DaaSベンダー選定のポイント--自社のニーズに合った製品を導入するには

Desktop as a Service(DaaS)の注目度が高まり、多数のベンダーが製品を提供しているため、ベンダーの選定が難しくなっている。ここでは、DaaSの特徴やタイプのほか、自社に最適な製品を選ぶための基準について説明する。

 企業がより多くのオンプレミスサービスをクラウドに移行する中で、Desktop as a Service(DaaS)の勢いが増している。DaaSでは、デスクトップ環境がサードパーティーのクラウドプロバイダーによってホストされ、プロバイダーがセキュリティやソフトウェアアップデート、サポートなど、特定の管理タスクに対応する。そのため、自社に最適なDaaSベンダーの選定は、難しい決断になることもある。しかし、判断基準を理解して、何を尋ねるべきかを把握しておくことが重要だ。

DaaSとは

 DaaSは、ユーザー企業が選択したOSとアプリケーションを搭載する仮想デスクトップを、オンデマンドで利用できるサブスクリプションベースのサービスだ。中核的なデスクトップインフラストラクチャーをプロバイダーにアウトソーシングすることで、IT部門、サポート担当者、データセンター人員の負担を軽減することを目的としている。IT部門は引き続きデスクトップの設定や制御を担当することになるが、日常的な管理作業の大半から解放されるため、他のタスクに集中できる。

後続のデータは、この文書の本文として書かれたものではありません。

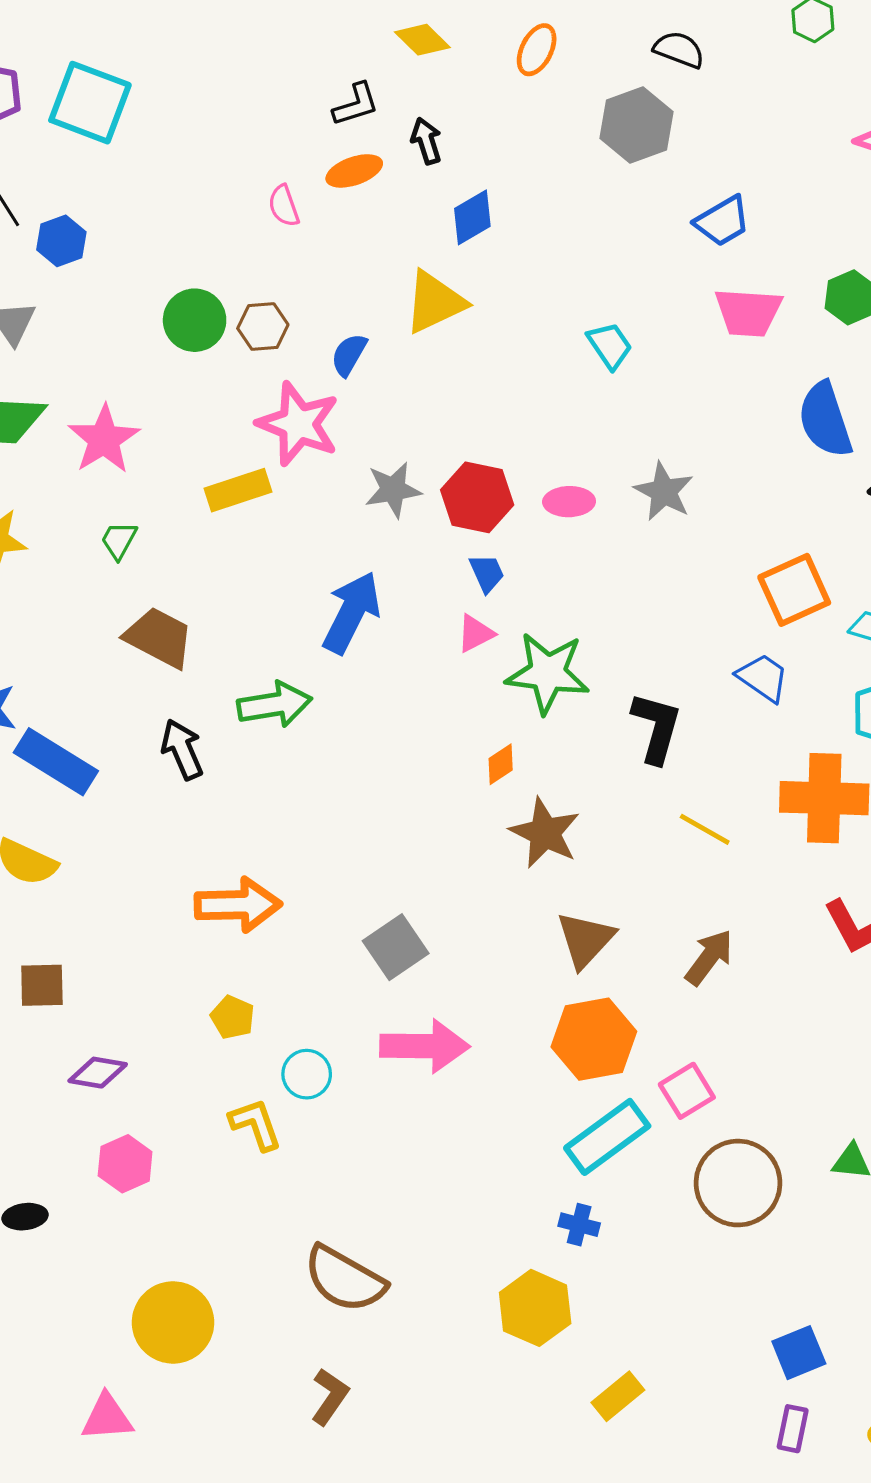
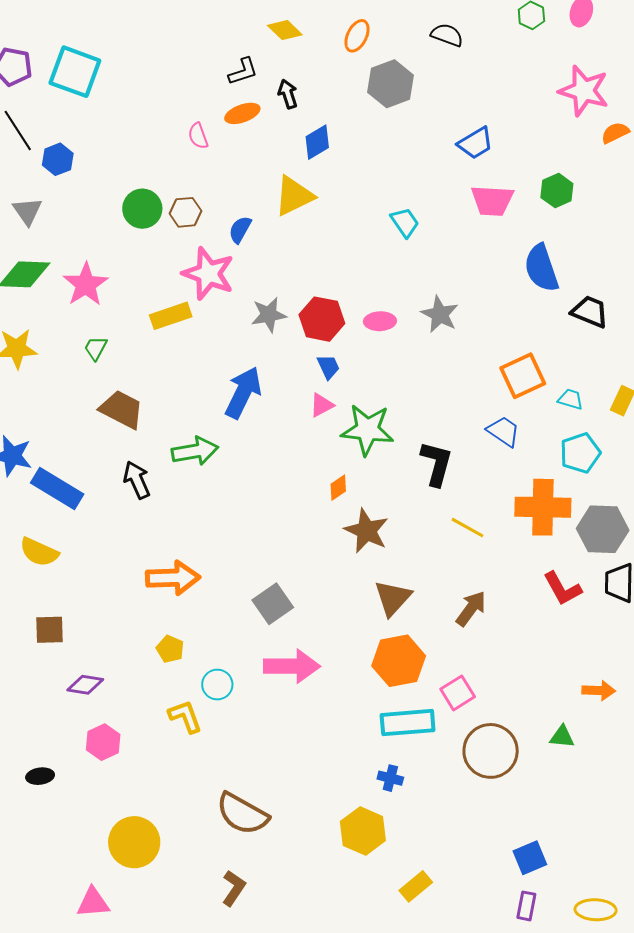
gray hexagon: (636, 125) -> (391, 84), moved
cyan rectangle: (607, 1137) -> (408, 723), turned 32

 従業員は、オフィス、自宅、その他の遠隔地から、この仮想デスクトップにアクセスすることができる。新型コロナウイルスの感染拡大と都市封鎖によって非常に多くの人々がリモートワークを余儀なくされているため、この機能は特に重要だ。さらに、DaaSは柔軟性に優れたアプローチであり、仮想デスクトップへのアクセスに、PC、スマートフォンやタブレット、サポート対象のスマートデバイスを使用することができる。

 仮想環境をホストするための選択肢としては、プライベート、パブリック、またはハイブリッドのアプローチがある。プライベートアプローチの場合、仮想デスクトップは顧客企業のデータセンターでホストされるが、プロバイダーがリモートで管理する。パブリックシナリオでは、仮想環境はプロバイダーによってホストされ、管理される。ハイブリッドアプローチでは、顧客がプライベートとパブリックの組み合わせを選択して、カスタマイズすることができる。

DaaSプロバイダーとは

 DaaSプロバイダーは、クラウドベースの仮想化デスクトップ環境をホストする。デスクトップ環境の管理を引き受けて、必要なデータセンターリソースを提供し、デスクトップ仮想化インフラストラクチャーをメンテナンスするプロバイダーだ。